Com um canetaço, o Mártir decidiu deletar centenas de conselhos sociais com participação popular. Estes conselhos – formados por representantes da gestão e representantes da sociedade civil, gente com experiência nas respectivas áreas, entidades com atuação reconhecida – acompanhavam, debatiam e influenciavam as políticas públicas. São especialmente importantes em áreas invisibilizadas, como as relacionadas à população de rua, indígenas e LGBTI. Sem serem remunerados para isso, os conselheiros só recebiam transporte e diária. Eram a voz da sociedade no Governo. E a voz da sociedade foi silenciada. Mas o Brasil continua sendo uma democracia.

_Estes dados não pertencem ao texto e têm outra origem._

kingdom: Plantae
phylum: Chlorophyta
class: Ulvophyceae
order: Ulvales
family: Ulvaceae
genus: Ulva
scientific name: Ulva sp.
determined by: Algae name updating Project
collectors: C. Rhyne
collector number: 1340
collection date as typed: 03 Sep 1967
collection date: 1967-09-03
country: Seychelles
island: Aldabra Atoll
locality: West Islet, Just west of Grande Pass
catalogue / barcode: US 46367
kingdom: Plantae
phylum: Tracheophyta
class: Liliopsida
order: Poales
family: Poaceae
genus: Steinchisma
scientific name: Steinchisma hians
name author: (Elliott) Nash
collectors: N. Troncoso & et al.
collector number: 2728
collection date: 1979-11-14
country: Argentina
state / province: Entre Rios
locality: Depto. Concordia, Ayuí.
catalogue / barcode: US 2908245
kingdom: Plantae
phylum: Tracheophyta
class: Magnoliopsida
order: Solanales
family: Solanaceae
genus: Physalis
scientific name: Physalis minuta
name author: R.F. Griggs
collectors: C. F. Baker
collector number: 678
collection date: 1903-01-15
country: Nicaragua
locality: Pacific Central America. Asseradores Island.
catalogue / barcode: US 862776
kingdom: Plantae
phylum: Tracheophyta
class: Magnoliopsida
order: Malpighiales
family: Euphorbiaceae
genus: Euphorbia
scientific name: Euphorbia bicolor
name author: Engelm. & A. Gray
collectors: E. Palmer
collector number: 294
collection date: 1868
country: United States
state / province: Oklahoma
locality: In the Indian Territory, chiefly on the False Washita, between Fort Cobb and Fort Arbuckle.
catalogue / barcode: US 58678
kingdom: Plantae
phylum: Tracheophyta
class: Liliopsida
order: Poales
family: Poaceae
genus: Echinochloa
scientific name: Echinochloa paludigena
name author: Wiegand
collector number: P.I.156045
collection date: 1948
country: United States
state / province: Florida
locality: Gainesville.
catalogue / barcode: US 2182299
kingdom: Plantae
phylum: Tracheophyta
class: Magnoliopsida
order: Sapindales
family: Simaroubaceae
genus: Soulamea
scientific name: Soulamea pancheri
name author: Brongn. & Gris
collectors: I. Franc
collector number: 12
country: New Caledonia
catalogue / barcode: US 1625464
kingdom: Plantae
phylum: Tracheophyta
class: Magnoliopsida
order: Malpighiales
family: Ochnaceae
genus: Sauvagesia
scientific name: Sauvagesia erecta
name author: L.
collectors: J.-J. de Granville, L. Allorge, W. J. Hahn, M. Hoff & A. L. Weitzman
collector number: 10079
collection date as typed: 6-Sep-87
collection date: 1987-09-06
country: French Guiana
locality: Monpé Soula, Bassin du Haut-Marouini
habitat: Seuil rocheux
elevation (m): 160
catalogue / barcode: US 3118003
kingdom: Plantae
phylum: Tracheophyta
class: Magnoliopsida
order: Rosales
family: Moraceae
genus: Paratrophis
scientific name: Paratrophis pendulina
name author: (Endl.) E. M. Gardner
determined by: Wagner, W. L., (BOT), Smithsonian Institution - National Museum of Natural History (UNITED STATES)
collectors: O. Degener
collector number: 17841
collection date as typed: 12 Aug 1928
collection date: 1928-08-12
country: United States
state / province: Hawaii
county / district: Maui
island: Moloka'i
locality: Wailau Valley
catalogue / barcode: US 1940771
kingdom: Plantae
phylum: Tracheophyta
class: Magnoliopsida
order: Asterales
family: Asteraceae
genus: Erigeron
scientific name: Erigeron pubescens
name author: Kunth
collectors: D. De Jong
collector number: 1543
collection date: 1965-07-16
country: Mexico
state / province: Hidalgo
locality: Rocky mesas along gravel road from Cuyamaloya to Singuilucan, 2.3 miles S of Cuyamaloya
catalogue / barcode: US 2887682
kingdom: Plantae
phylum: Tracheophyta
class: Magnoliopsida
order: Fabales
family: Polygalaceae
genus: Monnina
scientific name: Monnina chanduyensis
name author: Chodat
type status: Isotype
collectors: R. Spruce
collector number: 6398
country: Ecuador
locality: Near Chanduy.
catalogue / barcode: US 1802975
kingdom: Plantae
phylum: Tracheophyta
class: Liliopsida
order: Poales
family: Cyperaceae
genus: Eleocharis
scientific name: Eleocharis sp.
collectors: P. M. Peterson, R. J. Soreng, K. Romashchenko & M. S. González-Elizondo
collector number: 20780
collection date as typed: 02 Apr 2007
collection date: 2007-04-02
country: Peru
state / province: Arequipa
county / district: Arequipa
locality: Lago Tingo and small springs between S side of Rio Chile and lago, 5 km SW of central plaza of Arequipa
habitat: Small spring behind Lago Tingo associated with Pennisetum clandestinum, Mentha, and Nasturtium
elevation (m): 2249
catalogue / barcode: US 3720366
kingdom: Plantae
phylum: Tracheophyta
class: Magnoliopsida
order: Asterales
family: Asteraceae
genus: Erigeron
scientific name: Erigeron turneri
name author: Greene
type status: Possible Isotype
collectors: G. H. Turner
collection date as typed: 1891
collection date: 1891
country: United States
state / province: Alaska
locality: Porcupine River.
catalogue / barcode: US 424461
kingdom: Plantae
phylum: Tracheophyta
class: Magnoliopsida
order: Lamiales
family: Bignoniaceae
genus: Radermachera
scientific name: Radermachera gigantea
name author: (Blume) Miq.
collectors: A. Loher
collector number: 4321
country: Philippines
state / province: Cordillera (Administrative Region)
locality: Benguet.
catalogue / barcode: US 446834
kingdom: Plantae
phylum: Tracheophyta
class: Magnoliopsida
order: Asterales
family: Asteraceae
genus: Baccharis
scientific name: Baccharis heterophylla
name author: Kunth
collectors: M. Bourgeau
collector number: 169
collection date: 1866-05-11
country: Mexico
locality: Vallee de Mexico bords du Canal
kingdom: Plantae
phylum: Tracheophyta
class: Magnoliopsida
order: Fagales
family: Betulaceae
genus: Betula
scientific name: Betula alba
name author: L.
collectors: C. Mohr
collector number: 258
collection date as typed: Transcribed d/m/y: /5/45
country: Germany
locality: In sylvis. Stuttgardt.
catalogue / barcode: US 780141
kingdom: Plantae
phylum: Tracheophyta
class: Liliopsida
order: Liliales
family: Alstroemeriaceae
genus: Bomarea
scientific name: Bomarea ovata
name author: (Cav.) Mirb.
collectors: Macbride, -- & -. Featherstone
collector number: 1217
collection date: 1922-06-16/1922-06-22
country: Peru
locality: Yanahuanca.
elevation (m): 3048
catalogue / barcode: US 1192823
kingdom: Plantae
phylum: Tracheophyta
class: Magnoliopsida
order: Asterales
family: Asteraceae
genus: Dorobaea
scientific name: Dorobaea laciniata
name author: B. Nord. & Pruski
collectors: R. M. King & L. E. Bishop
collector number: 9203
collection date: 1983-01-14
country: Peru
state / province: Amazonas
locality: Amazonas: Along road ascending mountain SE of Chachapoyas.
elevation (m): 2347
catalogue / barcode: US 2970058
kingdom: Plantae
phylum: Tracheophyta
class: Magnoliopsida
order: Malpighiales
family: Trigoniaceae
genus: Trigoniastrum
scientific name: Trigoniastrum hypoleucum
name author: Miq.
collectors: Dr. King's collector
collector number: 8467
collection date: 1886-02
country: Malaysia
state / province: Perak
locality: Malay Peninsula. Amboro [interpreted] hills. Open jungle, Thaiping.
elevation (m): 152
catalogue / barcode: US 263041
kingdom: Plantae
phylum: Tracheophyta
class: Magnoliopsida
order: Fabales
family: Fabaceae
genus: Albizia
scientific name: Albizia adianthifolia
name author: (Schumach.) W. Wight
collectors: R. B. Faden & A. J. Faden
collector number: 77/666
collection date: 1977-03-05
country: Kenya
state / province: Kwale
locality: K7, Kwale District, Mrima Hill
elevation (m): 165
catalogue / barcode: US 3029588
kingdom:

A reforma da Previdência é apresentada como a salvação do país. Tudo indica que o Armageddon pode ser antecipado caso a reforma não for aprovada. Mas quando é exigido que o Governo apresente os dados técnicos em que se baseou para construir a proposta levada ao legislativo, o Mártir, pelas mãos do Posto Ipiranga Paulo Guedes, decreta sigilo sobre o material até a aprovação. A lei altera a vida de todos os brasileiros, mas aos brasileiros é negado o direito de conhecer as informações que poderiam justificar a lei. São informações públicas, obtidas por funcionários públicos com dinheiro público, mas o Mártir determinou que nem os legisladores nem o povo podem vê-las. Aprova primeiro, prova depois. Mas o Brasil continua sendo uma democracia.